Questões de interpretação:
**a)** No texto para análise, de acordo com a citação do livro, em que valores se apoia a comunidade política na relação entre as nações?
**b)** Indique se cada afirmação a seguir concorda com o texto para análise, respondendo sim ou não e citando as palavras do texto que decidem a questão. (i) Com as deportações de imigrantes irregulares, os Estados Unidos saem perdendo. (ii) O texto propõe que os cidadãos deixem de consumir produtos dos EUA. (iii) O livro citado foi publicado pela editora Vozes.
**c)** Extraia do texto para análise o trecho que começa em "Donald Trump está" e segue até "e o midiático.", sem nenhuma alteração.

Texto para análise:
↓
Donald Trump está claramente entre aqueles. Os latifundiários brasileiros, também, assim como a oligarquia nacional e seus dois braços, o armado e o midiático.

Não nos rendamos, porém.

Resistência é o que desde sempre exercemos todos os povos do Sul, da América Latina e do Caribe, em particular, sempre.

Não poderia ser diferente. Nunca foi fácil e nunca será.

Imigrantes irregulares

Com as deportações de imigrantes irregulares, empreendidas por Trump, perdem os Estados Unidos da América: privam-se da nossa cultura, das nossas trocas generosas e do nosso humanismo.

Como simples cidadãos e cidadãs podemos apenas responder de forma humilde, mas eficaz, nos moldes do que fizera Mahatma Ghandi: evitando consumir todo e qualquer produto dos EUA, carros, filmes, jeans e até aviões (demos preferência às companhias que não os utilizem, até porque são aeronaves ruins e inseguras).

Em Doutrina Social da Igreja, outro mundo possível (editora Paulus), de Altierez dos Santos e Luiz Alexandre Solano Rossi, lemos: “A comunidade política não se restringe a apenas uma nação, mas tem sua continuidade natural na relação entre as nações, apoiando-se nos mesmos valores que orientam a convivência entre as pessoas: a verdade, a justiça, a solidariedade e a liberdade. Nessas relações, o direito é um instrumento de garantia de sua ordem”.
↑
Registros listados:
↓
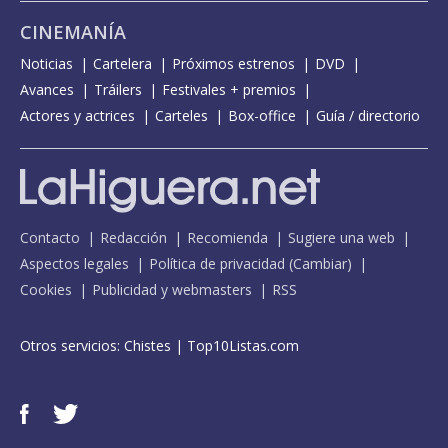
CINEMANÍA
Noticias
Cartelera
Próximos estrenos
DVD
Avances
Tráilers
Festivales + premios
Actores y actrices
Carteles
Box-office
Guía / directorio
Contacto
Redacción
Recomienda
Sugiere una web
Aspectos legales
Política de privacidad
(
Cambiar
)
Cookies
Publicidad y webmasters
RSS
Otros servicios:
Chistes
|
Top10Listas.com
↑
Respostas dos exercícios:
**a)** Na verdade, na justiça, na solidariedade e na liberdade.

**b)**
(i) Sim: "perdem os Estados Unidos da América".
(ii) Sim: "evitando consumir todo e qualquer produto dos EUA".
(iii) Não: "(editora Paulus)".

**c)**
Donald Trump está claramente entre aqueles. Os latifundiários brasileiros, também, assim como a oligarquia nacional e seus dois braços, o armado e o midiático.